> [DATA EXTRACTS]:
● ● ● ● ● ● ●

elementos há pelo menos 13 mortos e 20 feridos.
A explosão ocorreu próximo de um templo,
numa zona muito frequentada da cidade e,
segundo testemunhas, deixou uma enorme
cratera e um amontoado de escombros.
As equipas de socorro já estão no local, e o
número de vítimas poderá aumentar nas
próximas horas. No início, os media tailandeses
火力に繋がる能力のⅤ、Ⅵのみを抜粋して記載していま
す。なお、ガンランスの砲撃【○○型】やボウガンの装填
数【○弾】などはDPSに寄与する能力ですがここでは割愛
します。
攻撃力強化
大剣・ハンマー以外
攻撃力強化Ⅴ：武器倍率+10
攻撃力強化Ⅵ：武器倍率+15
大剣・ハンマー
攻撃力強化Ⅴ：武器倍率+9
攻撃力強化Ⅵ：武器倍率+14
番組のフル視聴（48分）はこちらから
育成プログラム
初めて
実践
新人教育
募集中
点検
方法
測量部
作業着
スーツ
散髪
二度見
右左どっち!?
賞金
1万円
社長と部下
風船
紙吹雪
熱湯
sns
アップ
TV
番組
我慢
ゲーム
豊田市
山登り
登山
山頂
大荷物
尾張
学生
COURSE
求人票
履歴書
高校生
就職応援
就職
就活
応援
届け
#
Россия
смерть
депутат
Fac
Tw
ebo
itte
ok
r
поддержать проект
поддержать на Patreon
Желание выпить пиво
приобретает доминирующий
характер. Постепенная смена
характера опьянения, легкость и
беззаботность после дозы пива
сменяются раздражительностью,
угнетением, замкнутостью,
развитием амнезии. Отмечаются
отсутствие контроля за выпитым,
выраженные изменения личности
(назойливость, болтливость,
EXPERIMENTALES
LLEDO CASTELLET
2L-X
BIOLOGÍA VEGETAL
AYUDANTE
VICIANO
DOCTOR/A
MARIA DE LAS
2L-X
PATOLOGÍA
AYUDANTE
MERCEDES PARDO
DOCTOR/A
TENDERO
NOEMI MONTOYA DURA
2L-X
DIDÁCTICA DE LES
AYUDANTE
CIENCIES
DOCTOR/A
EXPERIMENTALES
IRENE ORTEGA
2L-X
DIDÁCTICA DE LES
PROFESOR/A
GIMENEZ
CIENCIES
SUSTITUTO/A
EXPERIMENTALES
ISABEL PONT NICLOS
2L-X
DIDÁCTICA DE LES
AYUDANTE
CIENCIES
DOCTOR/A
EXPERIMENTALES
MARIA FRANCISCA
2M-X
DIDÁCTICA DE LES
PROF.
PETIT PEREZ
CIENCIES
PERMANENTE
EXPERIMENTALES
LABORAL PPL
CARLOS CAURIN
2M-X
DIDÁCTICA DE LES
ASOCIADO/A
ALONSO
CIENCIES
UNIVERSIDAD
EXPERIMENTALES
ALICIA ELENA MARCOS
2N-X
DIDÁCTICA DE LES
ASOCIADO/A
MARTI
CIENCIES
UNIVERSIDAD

● ● ● ● ● ● ●

> [EXERCISE DETAILS]: Where a line of the data above includes "武器倍率", copy that line.

> [YOUR RESPONSE]:
攻撃力強化Ⅴ：武器倍率+10
攻撃力強化Ⅵ：武器倍率+15
攻撃力強化Ⅴ：武器倍率+9
攻撃力強化Ⅵ：武器倍率+14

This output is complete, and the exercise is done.